The play comes to end with a clarion call for revolution, for a fight against the Kenyan elites and the rapacious foreigners. Kĩgũũnda and Wangeci’s humiliation at the hands of the Kĩois (the loss of their land, Gathoni’s rejection, the gunshot, the mocking) has finally given them the clarity they need to join with Gĩcaamba and Njooki in their righteous and just class struggle. Gĩcaamba provides much more fodder for this in his diatribes against the rich, and in his reminiscences of his Mau Mau days in which everyone worked together to secure independence. This is an explicitly Marxist ending, and one that offers some hope after all of the deleterious things that the protagonists experienced of late. There is not too much hope that they will succeed, but Ngugi ends the play on an inspirational note and leaves the future of the characters and their struggle open for the audience/readers to imagine.

By the end of the play, another theme besides class struggle demands discussion: gender. Scholar Evan Maina Mwangi offers a fascinating account of the way Ngugi discusses gender in his plays, opening his article with the assertion that the playwright’s writing is “packed with phallic symbols that are used to structure overtly political themes. It also presents the theme of performance to register gendered social perceptions…[there is] an intermingling of sexual and political language.” He notes that the main themes in I Will Marry When I Want concern issues of neocolonialism and class struggle, but that gender is a subtheme. He notes that gender inequality and Ngugi’s views on it pop up throughout the text, and are more nuanced than in his earlier works.
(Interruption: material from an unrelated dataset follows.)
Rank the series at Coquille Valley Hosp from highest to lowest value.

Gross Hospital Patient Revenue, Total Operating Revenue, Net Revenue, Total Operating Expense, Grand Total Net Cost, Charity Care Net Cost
Mwangi asserts that while female characters like Wangeci, Gathoni, and Njooki are more positively drawn, the play often “contradicts the positive image of women it presents.” Within the text, marriage and family are seen as of the utmost importance. Gathoni is a counterpoint to this, as she is a “voice of protest against capitalist hegemony,” but her mother is, quite obviously, the voice of tradition. The way Wangeci is depicted is almost wholly negative. She comes across as shrill and takes Kĩgũũnda’s attention away from the more important struggle to focus on pettier affairs. Mwangi sees Ngugi “suggesting that reason is an exclusively male domain”, and also preferring to silence his female characters. This is most explicit when Gĩcaamba and Njooki come to visit, and the women’s conversation is both trivial and then cut off for the audience so the men can talk. Even Njooki, who is depicted as more radical and smarter, comes across as rather ignorant when she chides Gĩcaamba for his rumormongering and loudness. Mwangi writes, “the women's arguments are invalidated by their call to silence in the male struggle against social evils” and that Wangeci’s comments supporting silence are “unsophisticated in [their] justification of complacency and compliance with the status quo.” She comes across as an “unsophisticated peasant who is yet to understand the values of the workers’ collective campaign against capitalism.”
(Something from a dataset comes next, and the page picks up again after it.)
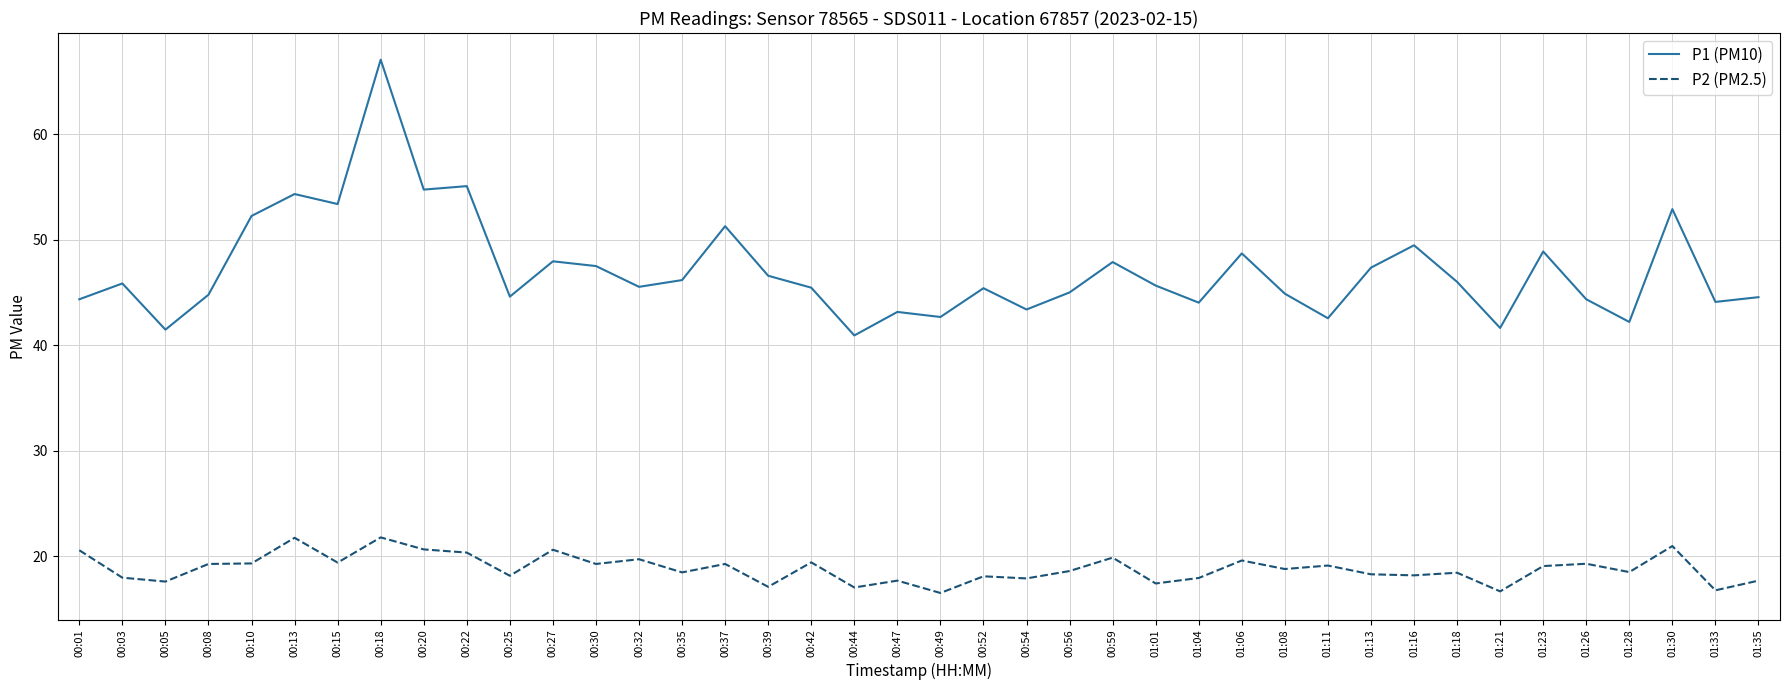

Where does the P2 (PM2.5) series first go above 18?

00:01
Another way to look at gender in the play is the way in which land is discussed. Kĩgũũnda compares his pride for his land to his pride for his penis, and, as Mwangi points out, Gathoni’s “sexual exploitation by the rich man’s son parallels Kĩgũũnda’s exploitation by the rich man for whom he works."
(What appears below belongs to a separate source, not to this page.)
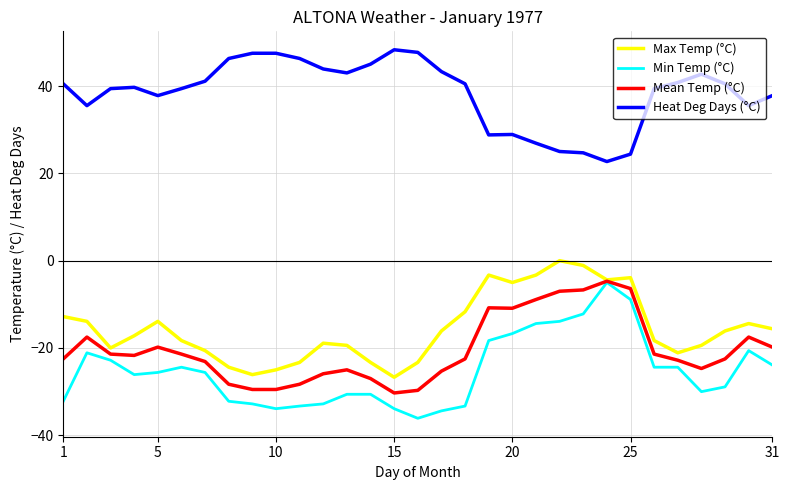

True or false: Max Temp (°C) and Heat Deg Days (°C) intersect in this chart.

False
Despite the traditional patriarchal gender views expressed by Ngugi, his text isn’t that simple. A more progressive view is embodied by Gĩcaamba, who states outright that gender equality is important for Kenya: “We oppressed women / Giving ourselves numerous justifications” (105); “Do you think it was only the men / Who fought for Kenya’s independence?” (105); “Blessings come to a people… / Uniting in toil / And sharing without greed, / and without discrimination between sexes!” (71.) Mwangi isn’t entirely convinced, seeing this perspective not actually reflected in the actions of the play, in which “the focus remains on the home” and Gathoni, the only character who might augur these new gender roles, is exiled from the home and absent from the play’s conclusion.